Hm, Looking at the config options again, I think I didn't write them properly. I think it won't complain about config being out of spec, just ignores it
@U899JBRPF That flamegraph btw is really tall. Perhaps best to pass you the whole html file instead of just a screenshot?
Also a significant part is just under the jvm.so. I suppose debug symbols might help with that. Never had to go that deep with flamegraphs myself
Well, took the liberty of sending you that file already. Debug symbols indeed helper. On a high level, third of the time is spent in index_tx_events, significant part in InFlightTx.commit, for some reason small but still quite visible part in nrepl main loop, and what looks to my untrained eye quite a lot of time in JIT compilation and garbage collection. Especially the JIT part seems perplexing, when we are talking about a runtime of four minutes. It shouldn't be tens of percents. Perhaps I'm just interpreting it wrong (CompileBroker::compiler_thread_loop())

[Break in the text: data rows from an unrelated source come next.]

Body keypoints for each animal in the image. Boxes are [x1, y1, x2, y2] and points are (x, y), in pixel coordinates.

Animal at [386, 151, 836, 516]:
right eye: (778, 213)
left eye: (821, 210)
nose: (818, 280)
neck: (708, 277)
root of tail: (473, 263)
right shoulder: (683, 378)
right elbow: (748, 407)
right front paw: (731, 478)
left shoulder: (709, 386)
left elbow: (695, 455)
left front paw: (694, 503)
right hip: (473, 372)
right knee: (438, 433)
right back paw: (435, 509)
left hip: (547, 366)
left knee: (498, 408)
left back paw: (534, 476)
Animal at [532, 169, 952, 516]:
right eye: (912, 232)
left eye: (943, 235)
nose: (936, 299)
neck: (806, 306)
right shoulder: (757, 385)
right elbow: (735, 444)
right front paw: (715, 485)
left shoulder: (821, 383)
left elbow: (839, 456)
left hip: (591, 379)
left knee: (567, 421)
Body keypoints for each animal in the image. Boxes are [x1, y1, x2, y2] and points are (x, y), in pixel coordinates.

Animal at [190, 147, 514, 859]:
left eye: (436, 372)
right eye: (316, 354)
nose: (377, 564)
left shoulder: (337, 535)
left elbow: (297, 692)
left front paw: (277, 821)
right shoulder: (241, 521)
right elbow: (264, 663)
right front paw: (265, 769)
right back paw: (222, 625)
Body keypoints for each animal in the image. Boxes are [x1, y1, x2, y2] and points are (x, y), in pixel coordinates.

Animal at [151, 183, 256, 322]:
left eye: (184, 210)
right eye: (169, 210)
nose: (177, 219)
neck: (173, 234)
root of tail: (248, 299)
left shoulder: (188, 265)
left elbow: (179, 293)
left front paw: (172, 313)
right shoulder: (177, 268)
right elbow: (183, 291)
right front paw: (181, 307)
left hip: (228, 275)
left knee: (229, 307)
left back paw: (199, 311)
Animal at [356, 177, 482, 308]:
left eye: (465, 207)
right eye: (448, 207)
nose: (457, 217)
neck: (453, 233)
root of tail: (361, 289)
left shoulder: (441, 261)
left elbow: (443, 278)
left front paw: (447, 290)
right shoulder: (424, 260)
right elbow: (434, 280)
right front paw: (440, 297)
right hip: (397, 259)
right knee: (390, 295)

we have 512mb of cache-size, and I’m thinking I should increase it still, the default is way too low
@U8ZQ1J1RR thanks for sending. I can already see that the upgrade to 1.22.1 or the https://repo1.maven.org/maven2/com/xtdb/xtdb-core/1.22.2-rc1/ will have some improvement, based on where some of the time is spent in your profile. I agree the JIT part is interesting, I'll review internally and get back to you
> we have 512mb of cache-size, and I’m thinking I should increase it still, the default is way too low Agreed the default is conservative for many realistic workloads - we are looking to improve memory & cache handling in the future so that the defaults can be safely raised/lifted...but it's a complex problem due to the number of caches and the way memory is allocated both initially and incrementally. @U0GE2S1NH has been looking into what can be done here fairly recently
@U8ZQ1J1RR I would be interested to see another graph after a bump to 1.22.2-rc1, would that be possible?

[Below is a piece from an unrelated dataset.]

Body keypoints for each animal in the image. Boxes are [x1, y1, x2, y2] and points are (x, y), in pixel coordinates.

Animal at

Sure! Not sure if I can manage to make a reasonable diff graph, but at least a standalone graph
Sorry, had a meeting. The startup time fell to some 40%. Much better, but still almost two minutes. The flamegraph is very different. Clojure protocols, into, reduces, transducers etc are not really visible, and rocksdb itself becomes visible
I also sent @U0GE2S1NH the html with the flamegraph for interactive viewing
Heh, commits from yesterday seem to say pretty much what I just noticed (avoid protocol dispatch, avoid boxing etc)

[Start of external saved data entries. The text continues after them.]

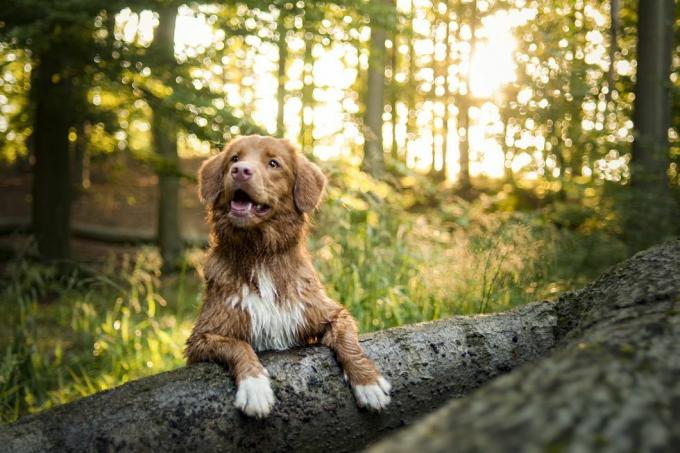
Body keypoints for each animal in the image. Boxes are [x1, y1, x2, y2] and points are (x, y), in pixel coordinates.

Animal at [186, 133, 390, 416]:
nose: (240, 170)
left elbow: (347, 340)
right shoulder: (200, 338)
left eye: (273, 163)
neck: (260, 253)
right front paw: (255, 386)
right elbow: (237, 345)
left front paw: (368, 382)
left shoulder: (329, 312)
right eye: (234, 159)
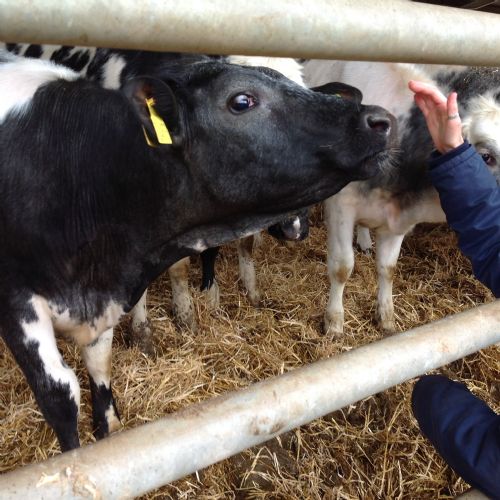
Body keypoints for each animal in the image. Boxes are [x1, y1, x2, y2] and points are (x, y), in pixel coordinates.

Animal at [1, 52, 396, 452]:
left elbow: (100, 362)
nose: (380, 119)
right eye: (242, 100)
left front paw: (109, 426)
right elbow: (60, 395)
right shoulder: (17, 303)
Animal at [302, 60, 500, 338]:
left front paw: (386, 318)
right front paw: (334, 322)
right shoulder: (341, 207)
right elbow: (342, 267)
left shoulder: (397, 221)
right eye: (486, 157)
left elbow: (388, 268)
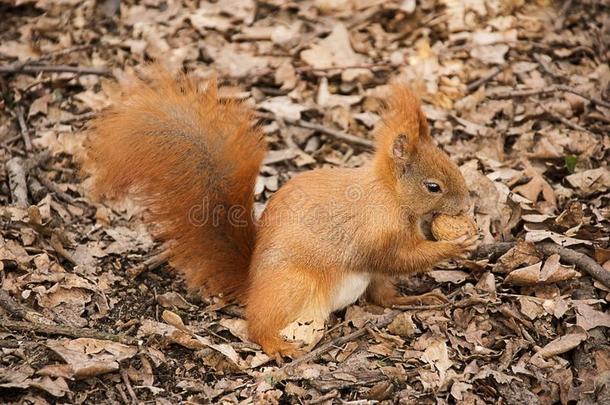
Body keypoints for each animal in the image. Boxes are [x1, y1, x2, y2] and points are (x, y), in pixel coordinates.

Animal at [85, 67, 476, 360]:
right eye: (433, 187)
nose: (466, 205)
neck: (390, 197)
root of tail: (252, 283)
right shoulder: (375, 233)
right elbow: (399, 257)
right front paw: (456, 244)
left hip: (357, 281)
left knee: (382, 297)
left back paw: (415, 300)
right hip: (292, 284)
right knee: (256, 326)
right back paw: (276, 345)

So, after all the tuning tips, the startup time went from four minutes to one. The biggest change by far was trying 1.22.2-rc1. After that increasing the block cache size to 64MB helped too, but nothing bigger had an impact. Using the new :enable-filters? to use rocksdb bloom filters shaved another 14%. And increasing the initial heap size, though I still need to test more thoroughly (I just gave Java loads of more max and initial heap, and stack memory)
Still, it is a minute. So while 4× speed is great, it won't help when the data is hundred times larger. So checkpoints are still needed, or some other way of taking the rocksdb indices to the starting nodes.